Agriculture Minister Tony Burke and research scientist Lukas Van Zwieten checking a corn crop that is part of the biochar trial.
Agriculture Minister Tony Burke and research scientist Lukas Van Zwieten checking a corn crop that is part of the biochar trial.

Professor Tim Flannery has described biochar as “(possibly) the single most important initiative for humanity’s environmental future... It allows us to address food security, the fuel crisis, and the climate problem and all in an immensely practical manner.”

Biochar is the material produced by heating carbon-rich material at a very high temperature in limited oxygen. The charcoal-like product is then added to soil to improve soil fertility and increase carbon sequestration.

A similar process known as ‘terra preta’ was used by South American tribes on the Amazon River for thousands of years and there has been some low-level research into the use of biochar in developing countries, but it has only been in the past few years that the scientific community has started to get very excited about the process and confirmed there are real benefits for soils.

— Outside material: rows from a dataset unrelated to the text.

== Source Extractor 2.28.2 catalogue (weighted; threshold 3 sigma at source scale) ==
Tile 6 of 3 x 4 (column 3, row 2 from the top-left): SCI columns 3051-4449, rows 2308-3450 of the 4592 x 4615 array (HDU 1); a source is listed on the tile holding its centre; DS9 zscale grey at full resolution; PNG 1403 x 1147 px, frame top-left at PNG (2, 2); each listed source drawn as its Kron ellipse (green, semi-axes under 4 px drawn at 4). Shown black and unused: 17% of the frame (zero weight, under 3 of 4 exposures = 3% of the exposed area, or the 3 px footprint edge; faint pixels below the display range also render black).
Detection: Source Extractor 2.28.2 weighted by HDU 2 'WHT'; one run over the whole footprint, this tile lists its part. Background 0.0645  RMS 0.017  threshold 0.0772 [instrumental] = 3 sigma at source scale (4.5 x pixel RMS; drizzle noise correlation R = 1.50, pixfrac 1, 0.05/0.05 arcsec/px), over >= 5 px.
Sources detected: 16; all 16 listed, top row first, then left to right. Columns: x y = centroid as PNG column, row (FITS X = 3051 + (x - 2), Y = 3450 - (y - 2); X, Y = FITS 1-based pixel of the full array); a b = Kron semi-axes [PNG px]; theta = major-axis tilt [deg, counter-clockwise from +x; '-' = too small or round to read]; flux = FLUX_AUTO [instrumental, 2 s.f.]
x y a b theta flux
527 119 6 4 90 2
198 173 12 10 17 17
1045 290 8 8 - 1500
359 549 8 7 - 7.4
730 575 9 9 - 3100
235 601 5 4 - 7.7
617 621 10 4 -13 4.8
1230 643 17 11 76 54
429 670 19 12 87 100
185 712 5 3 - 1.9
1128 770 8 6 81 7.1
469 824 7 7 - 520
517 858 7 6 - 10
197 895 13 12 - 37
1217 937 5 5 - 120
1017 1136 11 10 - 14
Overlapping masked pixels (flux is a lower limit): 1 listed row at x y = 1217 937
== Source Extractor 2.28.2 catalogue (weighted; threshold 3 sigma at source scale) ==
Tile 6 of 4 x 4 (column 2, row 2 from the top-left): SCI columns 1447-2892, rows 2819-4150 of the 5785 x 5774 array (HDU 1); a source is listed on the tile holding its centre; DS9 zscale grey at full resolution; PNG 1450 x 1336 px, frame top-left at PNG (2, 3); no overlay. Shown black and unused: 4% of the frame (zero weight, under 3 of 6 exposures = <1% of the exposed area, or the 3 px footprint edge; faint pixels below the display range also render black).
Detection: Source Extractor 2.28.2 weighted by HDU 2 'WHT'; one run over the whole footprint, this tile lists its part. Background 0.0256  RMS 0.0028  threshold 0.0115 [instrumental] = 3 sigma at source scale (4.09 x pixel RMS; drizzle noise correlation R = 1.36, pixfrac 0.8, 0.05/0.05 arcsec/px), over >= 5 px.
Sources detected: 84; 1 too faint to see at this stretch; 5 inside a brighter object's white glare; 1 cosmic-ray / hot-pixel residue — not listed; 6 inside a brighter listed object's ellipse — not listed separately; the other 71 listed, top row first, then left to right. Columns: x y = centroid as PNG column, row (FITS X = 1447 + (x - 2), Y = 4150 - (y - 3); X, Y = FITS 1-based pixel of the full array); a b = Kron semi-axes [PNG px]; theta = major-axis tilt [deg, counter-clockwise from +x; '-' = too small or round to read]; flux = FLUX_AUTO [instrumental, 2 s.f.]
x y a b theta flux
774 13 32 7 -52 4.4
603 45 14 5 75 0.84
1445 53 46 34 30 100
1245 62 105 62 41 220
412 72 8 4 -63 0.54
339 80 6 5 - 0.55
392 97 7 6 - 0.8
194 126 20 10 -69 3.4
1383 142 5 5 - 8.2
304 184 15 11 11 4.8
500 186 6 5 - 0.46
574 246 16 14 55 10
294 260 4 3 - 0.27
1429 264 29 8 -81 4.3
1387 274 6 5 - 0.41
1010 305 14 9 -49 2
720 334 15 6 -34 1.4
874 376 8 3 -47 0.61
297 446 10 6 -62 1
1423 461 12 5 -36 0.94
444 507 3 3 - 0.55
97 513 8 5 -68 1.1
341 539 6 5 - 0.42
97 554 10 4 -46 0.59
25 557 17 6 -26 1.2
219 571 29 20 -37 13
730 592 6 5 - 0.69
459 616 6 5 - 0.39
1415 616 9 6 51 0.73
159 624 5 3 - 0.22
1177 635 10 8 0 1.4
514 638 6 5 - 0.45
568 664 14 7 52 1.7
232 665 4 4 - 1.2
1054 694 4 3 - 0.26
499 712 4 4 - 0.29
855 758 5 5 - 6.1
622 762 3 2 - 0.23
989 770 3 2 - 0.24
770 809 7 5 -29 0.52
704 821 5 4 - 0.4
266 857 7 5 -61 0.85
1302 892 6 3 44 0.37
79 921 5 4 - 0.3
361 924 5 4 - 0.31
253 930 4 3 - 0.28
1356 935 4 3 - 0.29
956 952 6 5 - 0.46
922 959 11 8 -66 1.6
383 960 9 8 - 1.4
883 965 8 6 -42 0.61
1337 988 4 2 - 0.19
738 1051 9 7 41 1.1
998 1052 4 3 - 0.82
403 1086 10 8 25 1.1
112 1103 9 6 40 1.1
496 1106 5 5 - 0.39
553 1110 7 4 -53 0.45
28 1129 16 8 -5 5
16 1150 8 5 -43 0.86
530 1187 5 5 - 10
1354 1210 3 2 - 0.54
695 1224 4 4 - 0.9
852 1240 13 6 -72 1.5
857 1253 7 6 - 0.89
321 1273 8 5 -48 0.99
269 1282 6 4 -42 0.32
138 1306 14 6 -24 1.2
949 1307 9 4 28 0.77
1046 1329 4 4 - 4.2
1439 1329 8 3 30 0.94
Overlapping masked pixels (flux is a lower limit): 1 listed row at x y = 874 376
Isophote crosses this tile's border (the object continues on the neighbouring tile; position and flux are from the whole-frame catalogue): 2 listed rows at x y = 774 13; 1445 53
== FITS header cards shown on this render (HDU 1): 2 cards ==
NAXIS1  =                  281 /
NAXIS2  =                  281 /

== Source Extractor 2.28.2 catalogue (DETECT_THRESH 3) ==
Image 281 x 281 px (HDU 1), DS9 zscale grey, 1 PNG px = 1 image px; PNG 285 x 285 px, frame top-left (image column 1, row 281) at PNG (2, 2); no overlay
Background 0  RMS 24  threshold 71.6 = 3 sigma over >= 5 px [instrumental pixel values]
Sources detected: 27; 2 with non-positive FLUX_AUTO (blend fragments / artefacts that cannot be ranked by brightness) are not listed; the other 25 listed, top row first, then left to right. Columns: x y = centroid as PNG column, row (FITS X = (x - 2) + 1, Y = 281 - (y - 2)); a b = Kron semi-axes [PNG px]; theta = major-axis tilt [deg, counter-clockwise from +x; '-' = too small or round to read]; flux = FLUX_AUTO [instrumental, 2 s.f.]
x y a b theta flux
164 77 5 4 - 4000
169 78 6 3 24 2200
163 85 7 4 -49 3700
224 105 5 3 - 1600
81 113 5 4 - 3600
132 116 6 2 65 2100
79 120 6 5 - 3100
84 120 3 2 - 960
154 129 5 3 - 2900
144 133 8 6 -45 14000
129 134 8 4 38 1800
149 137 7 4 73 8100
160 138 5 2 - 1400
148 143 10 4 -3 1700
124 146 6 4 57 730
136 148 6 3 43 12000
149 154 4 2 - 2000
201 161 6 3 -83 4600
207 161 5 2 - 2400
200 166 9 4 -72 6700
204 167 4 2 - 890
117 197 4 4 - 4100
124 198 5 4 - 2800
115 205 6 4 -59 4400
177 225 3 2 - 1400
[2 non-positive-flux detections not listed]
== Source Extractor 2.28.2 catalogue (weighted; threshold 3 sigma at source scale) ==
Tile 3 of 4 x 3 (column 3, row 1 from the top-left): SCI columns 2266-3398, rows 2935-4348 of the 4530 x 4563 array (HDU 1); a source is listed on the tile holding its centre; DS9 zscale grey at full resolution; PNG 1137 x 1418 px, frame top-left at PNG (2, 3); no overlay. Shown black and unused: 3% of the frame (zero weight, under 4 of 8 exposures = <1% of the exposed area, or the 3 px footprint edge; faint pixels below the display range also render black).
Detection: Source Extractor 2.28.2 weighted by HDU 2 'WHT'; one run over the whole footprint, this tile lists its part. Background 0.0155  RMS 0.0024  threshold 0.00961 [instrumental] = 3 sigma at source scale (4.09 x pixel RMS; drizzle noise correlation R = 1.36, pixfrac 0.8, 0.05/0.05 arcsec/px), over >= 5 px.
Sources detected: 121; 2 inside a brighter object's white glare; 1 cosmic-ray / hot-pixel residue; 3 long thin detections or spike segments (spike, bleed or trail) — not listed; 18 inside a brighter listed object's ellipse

A biochar project being run by NSW Industry and Investment (formerly the Department of Primary Industries) is amongst the first in the world to be able to quantify the benefits it can have on agricultural crops and in carbon storage.

The federal Minister for Agriculture Tony Burke was at the Wollongbar Agricultural Institute on Monday checking out some of their trials.

“People have been talking about ways of improving productivity and reducing greenhouse gasses but asking how do you measure it?” he said.

He praised the efforts of Dr Lukas Van Zwieten and his team who, for the past four years, have been trialling biochar on a range of crops on the North Coast including avocadoes, sugar cane, rice, macadamias and coffee.

“This work allows us to start doing that... the challenge is that different types of biochar will give different results with different soil types and different crops,” Mr Burke said.

Biochar can be produced from any organic material such as household green waste, paper waste or agricultural waste. The gas that is produced in the process, known as syn gas, can also be used to generate electricity.

The trials being conducted in the Northern Rivers are largely funded through a Caring For Our Country grant to Richmond Landcare.

Tony Walker from Richmond Landcare said one of the biggest problems they faced was actually getting the biochar because there is no commercial production of biochar in Australia at the moment. There is a reactor (also known as a pyrolisis machine) at Gosford, but it is only for small scale trials, so they have had to import it from Indonesia and The Philippines.

“There is definitely an opportunity for a biochar plant to be established in the Northern Rivers. We are hoping that a local council in our area will build a plant – not only to avoid burying green waste, but also to make locally produced biochar for trials and for farmers to utilise,” Mr Walker said.

He said they had been in discussion with Ballina Shire Council and estimated the cost of building a pyrolysis machine would be around $12 million and that it should pay for itself in four to five years.